-- Work item --
Give the entries again exactly, without pictures.

-- Listed records --

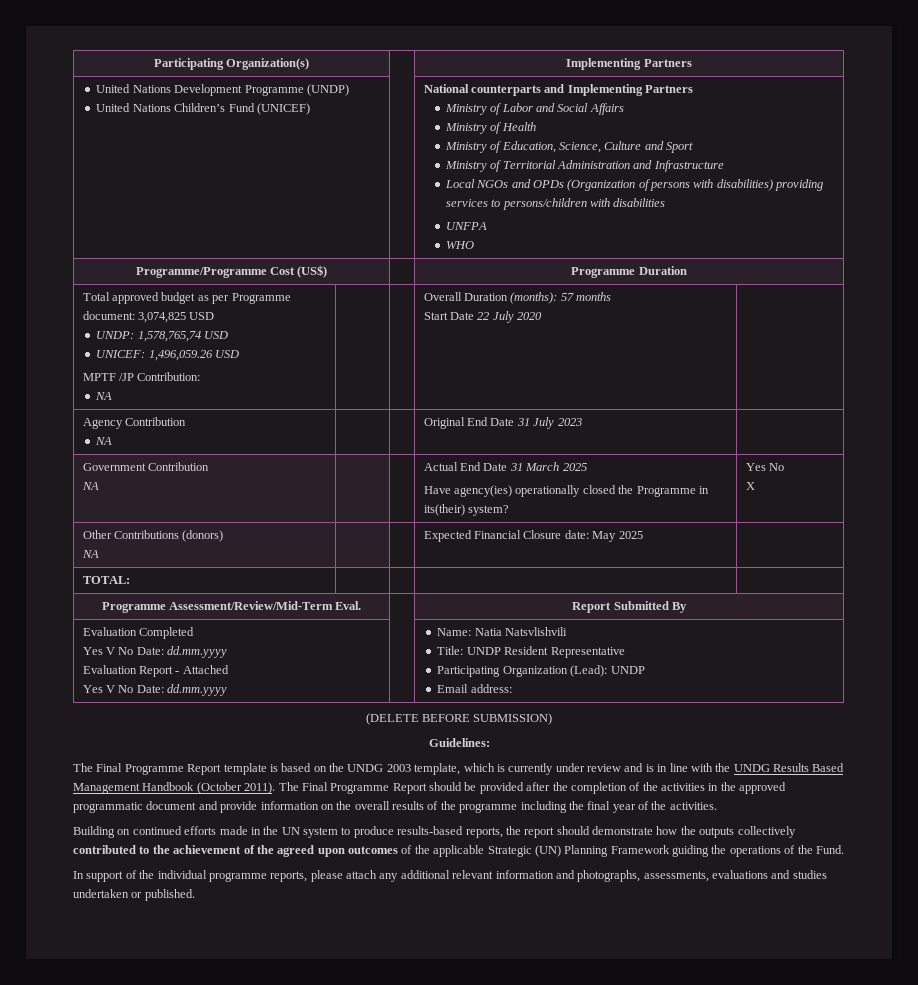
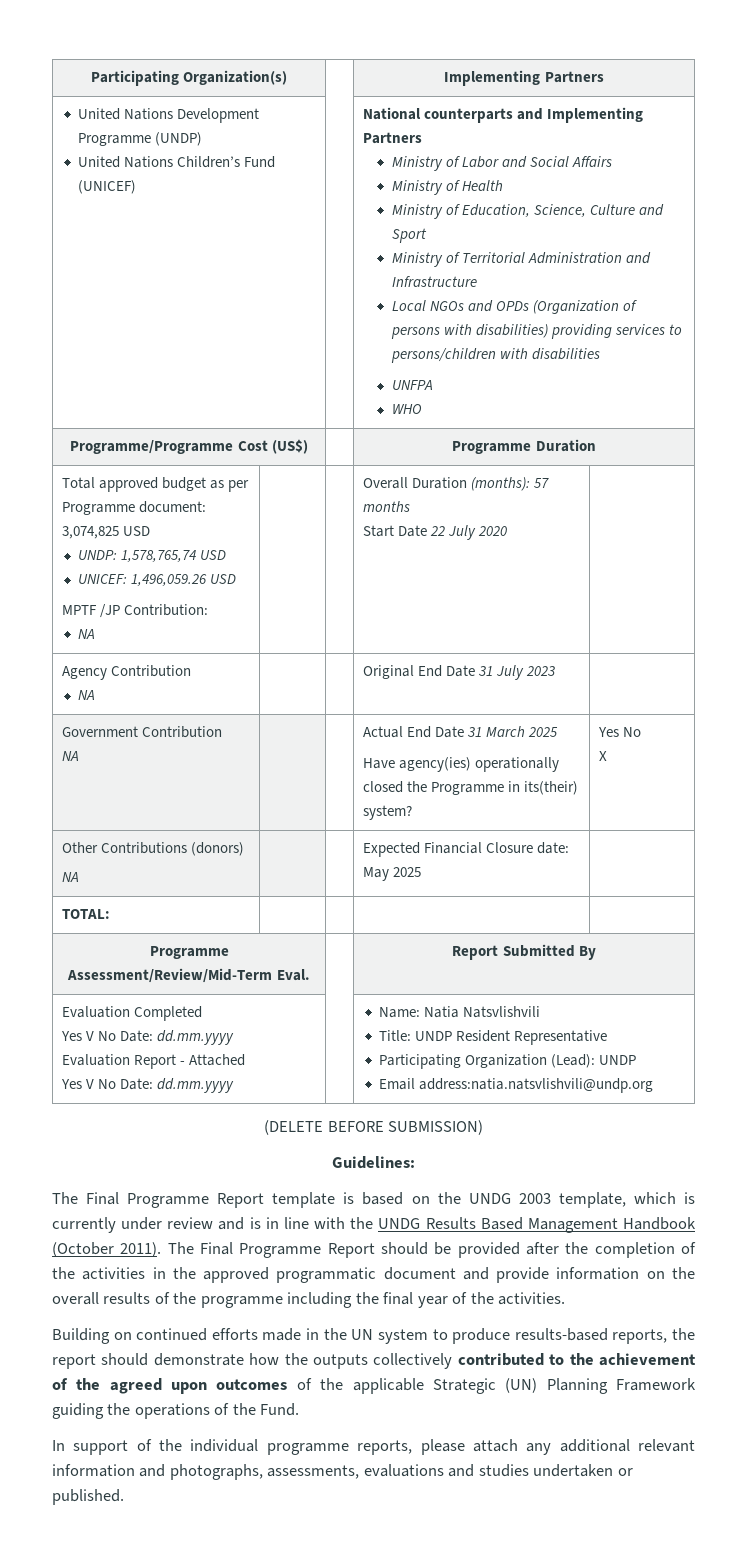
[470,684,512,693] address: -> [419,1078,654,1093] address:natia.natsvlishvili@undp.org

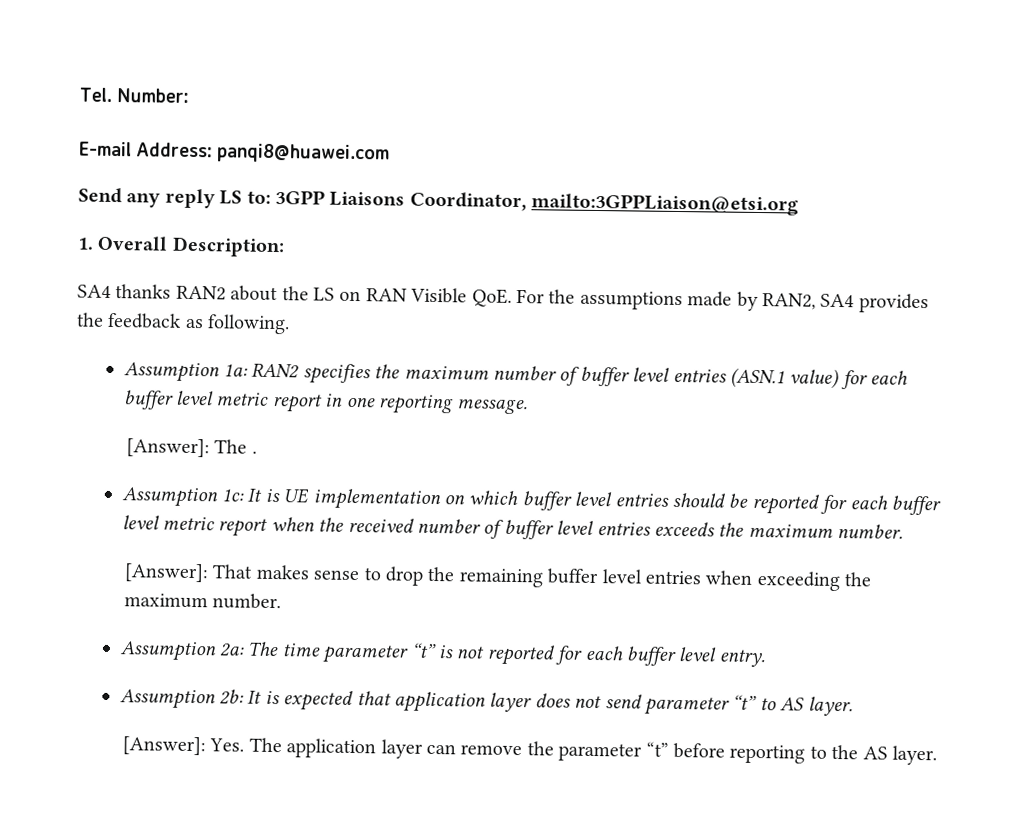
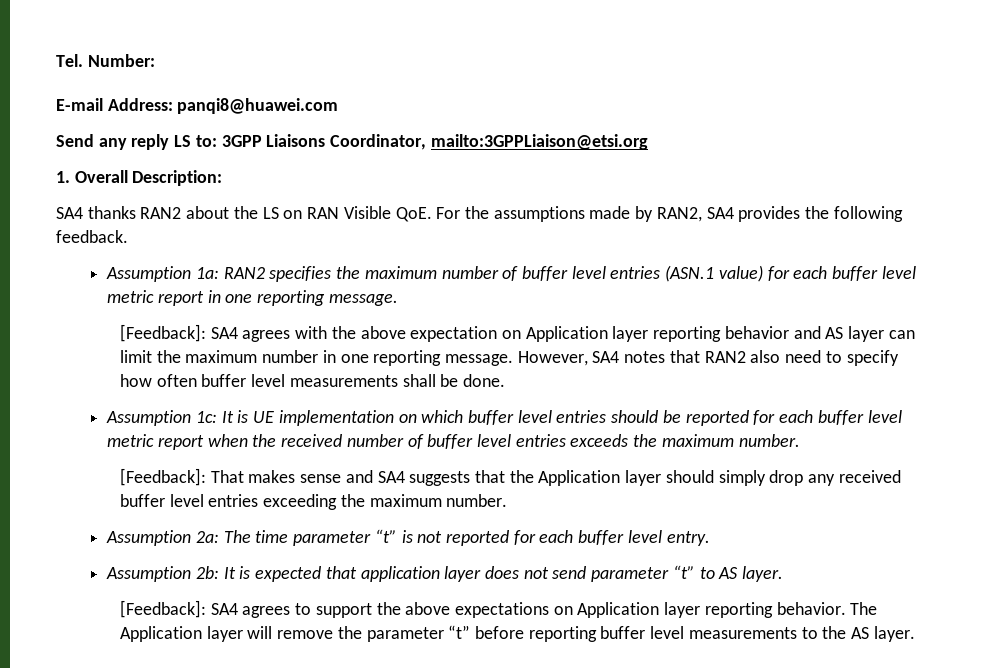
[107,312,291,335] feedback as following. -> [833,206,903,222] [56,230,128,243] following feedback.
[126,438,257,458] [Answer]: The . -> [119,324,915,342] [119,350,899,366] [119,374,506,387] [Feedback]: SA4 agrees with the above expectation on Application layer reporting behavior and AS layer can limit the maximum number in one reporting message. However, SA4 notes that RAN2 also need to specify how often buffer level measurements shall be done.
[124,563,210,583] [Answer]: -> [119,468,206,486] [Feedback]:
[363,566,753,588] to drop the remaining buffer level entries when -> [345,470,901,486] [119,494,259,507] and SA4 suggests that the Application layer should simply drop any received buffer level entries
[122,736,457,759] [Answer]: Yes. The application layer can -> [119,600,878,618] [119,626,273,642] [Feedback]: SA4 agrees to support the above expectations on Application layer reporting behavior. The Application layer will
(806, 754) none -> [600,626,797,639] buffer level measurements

-- Output of the exercise --
[470,684,512,693] address: -> [419,1078,654,1093] address:natia.natsvlishvili@undp.org

[107,312,291,335] feedback as following. -> [833,206,903,222] [56,230,128,243] following feedback.
[126,438,257,458] [Answer]: The . -> [119,324,915,342] [119,350,899,366] [119,374,506,387] [Feedback]: SA4 agrees with the above expectation on Application layer reporting behavior and AS layer can limit the maximum number in one reporting message. However, SA4 notes that RAN2 also need to specify how often buffer level measurements shall be done.
[124,563,210,583] [Answer]: -> [119,468,206,486] [Feedback]:
[363,566,753,588] to drop the remaining buffer level entries when -> [345,470,901,486] [119,494,259,507] and SA4 suggests that the Application layer should simply drop any received buffer level entries
[122,736,457,759] [Answer]: Yes. The application layer can -> [119,600,878,618] [119,626,273,642] [Feedback]: SA4 agrees to support the above expectations on Application layer reporting behavior. The Application layer will
(806, 754) none -> [600,626,797,639] buffer level measurements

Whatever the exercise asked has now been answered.